Once again it has been a roller coaster. Sorry it has been so long since I posted. On Tuesday of last week, I got sick. I was actually out of the hospital by chance for an outing with my family. I made the decision to go home instead of back to the hospital, and it was a good thing I had. I did not go back to the hospital until Thursday morning.
He had changed so much, his face started to fill out. He still was throwing up, but he was happy. The doctors decided to turn down the rate of the feeding tube. He spiked a fever Friday night, but has been fine since. Then over the weekend, he started throwing up a lot more. His heart rate increased again, and his respiratory rate. We had to do blow by oxygen again. The monitor alarm was constantly going off again. My heart sunk. I was so anxious and worried, this is how his heart problem started last time. An Xray showed his heart was actually smaller. At first they thought it looked good, but later said when he threw up in his sleep and he might have gotten something in his lungs.
Saturday he was very agitated and uncomfortable. He started sneezing and coughing. The night was rough, I got so little sleep. I was up with him every one to two hours. I have to hold him most of the time. I have to wait for the nurse to have a free moment to even pump, go to the bathroom, much less eat. I tried to not leave him alone since he was throwing up so much. He'd be asleep in my arms, but the moment I laid him in the bed he'd wake up. My body was at its physical limit. Two nights in a row with such little sleep, on top of already being exhausted. I felt so weak. Thank god, Sunday was better and I did get a nap. Otherwise, I don't know how I would have done it. This has been pretty rough on my body. I have gallstones (which the surgery is scheduled for mid October to get my gall bladder taken out), UTI, and I think I have an ulcer now. I am thankful the lord continuously provides the strength I need for each day, even when I feel weak.

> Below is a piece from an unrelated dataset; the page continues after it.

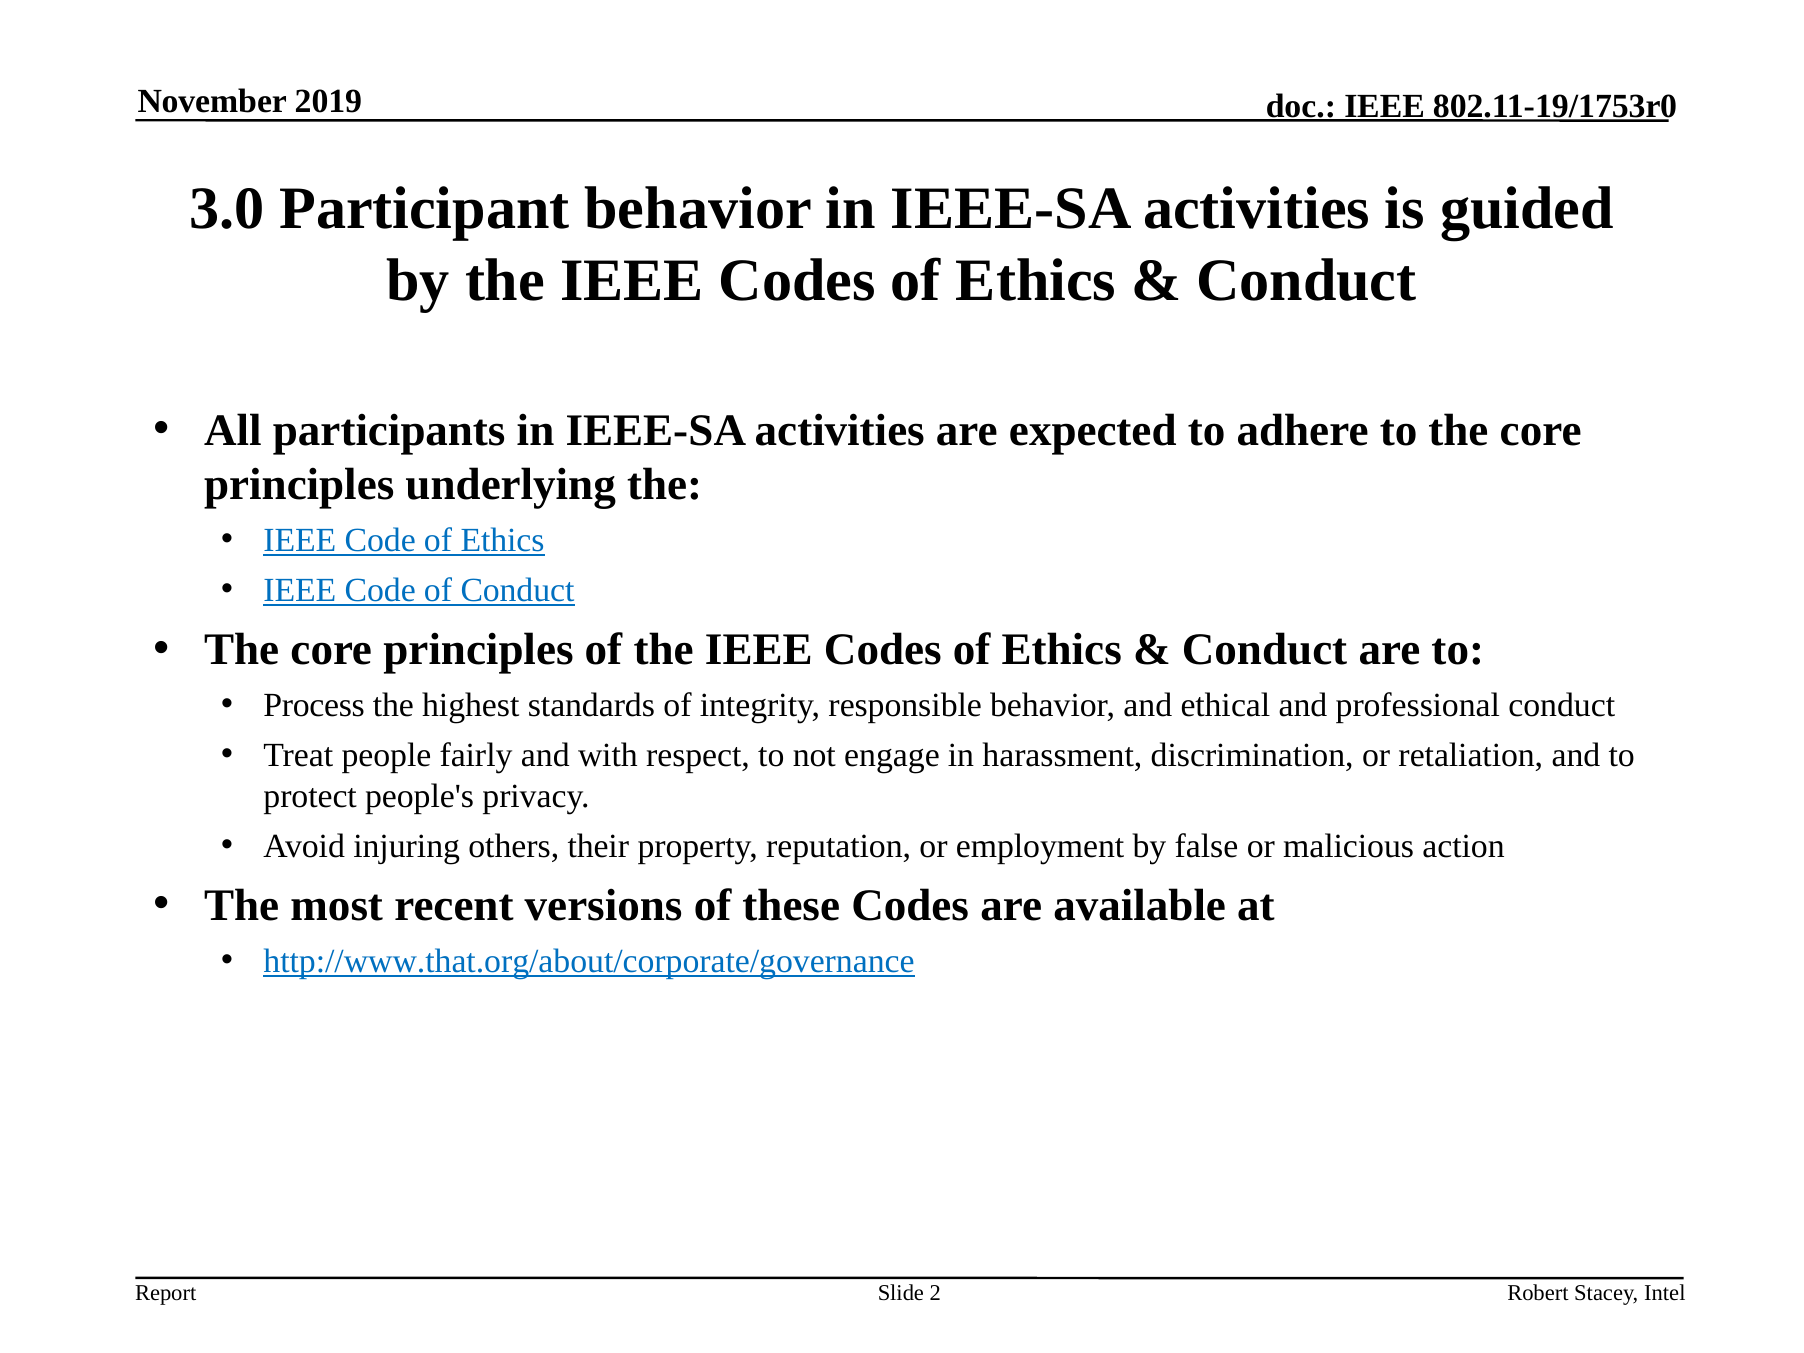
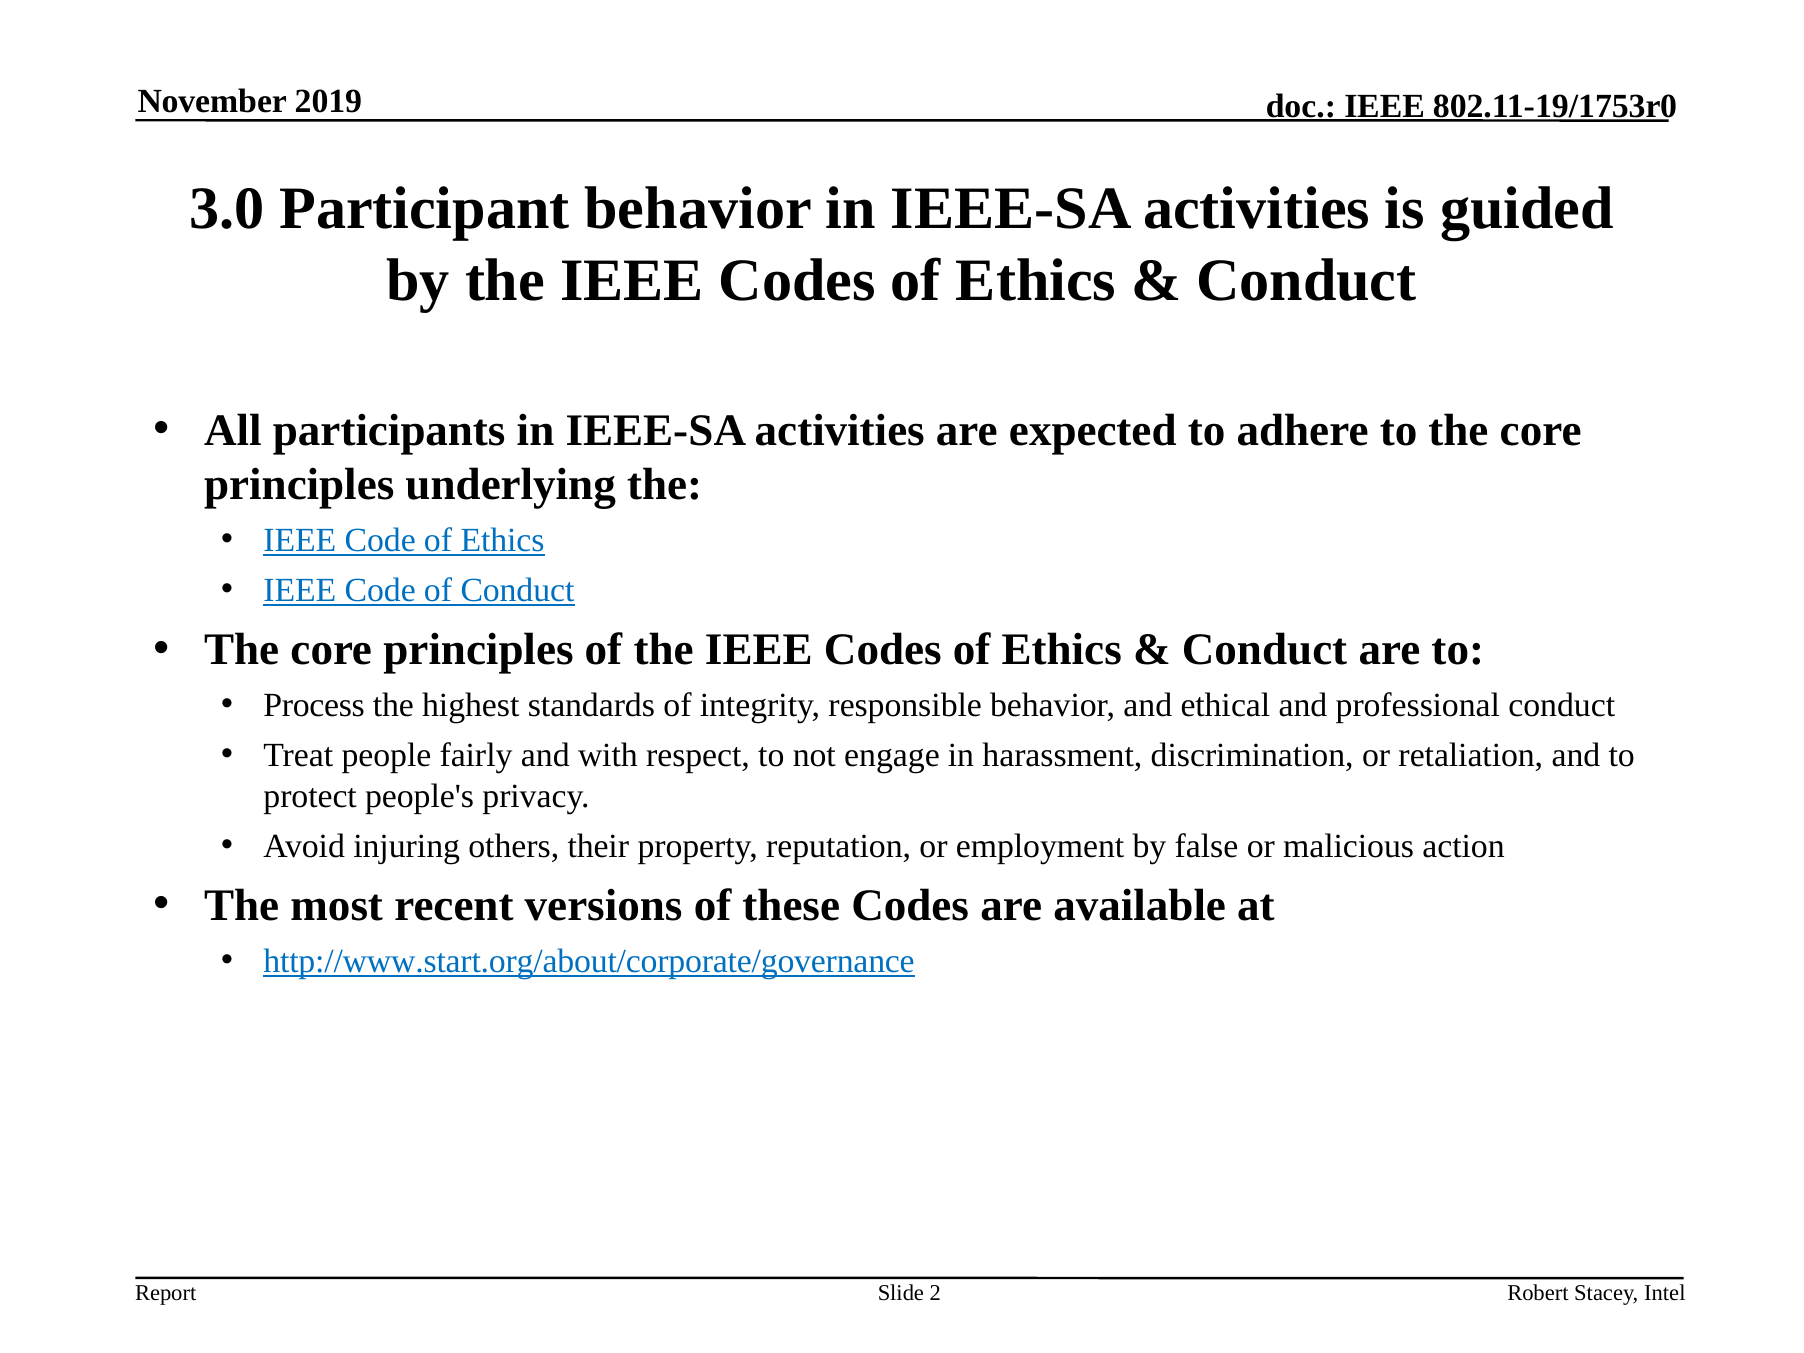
http://www.that.org/about/corporate/governance: http://www.that.org/about/corporate/governance -> http://www.start.org/about/corporate/governance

They stopped the continuous feed on Sunday. Since then he hasn't thrown up as much. We get a repeat echo cardiogram today. Please pray for his heart and lungs to heal, and for his digestive system to start functioning properly.
I was thankful to have spent some time with our friends that were in town this weekend. It was a much needed break. I am thankful for my brothers and sisters. God just keeps showing me that I need to continue to depend on him. He continues to use the people around me to minister and encourage me. Joy is a choice, and I try to choose to be joyful, even when it is hard, or I'm tired. The joy of the lord is not conditional or situational.
The righteous will rejoice in the LORD and take refuge in him; all the upright in heart will glory in him!
Psalm 64:10
Rejoice in the Lord always. I will say it again: Rejoice!
Philippians 4:4
A fun answer to prayers and how God know the desires of our hearts. I had wanted to take Isaac to Toy Story on Ice. We pass the sign on the way home from the hospital and he asks to go see Woody and Buzz. When I looked the tickets, they were too expensive. I happened to ask the hospital to see if they by chance had discount tickets. One of the organizations had tickets and I got 3 free tickets for this Saturday!! We have so much to be thankful for. He is good.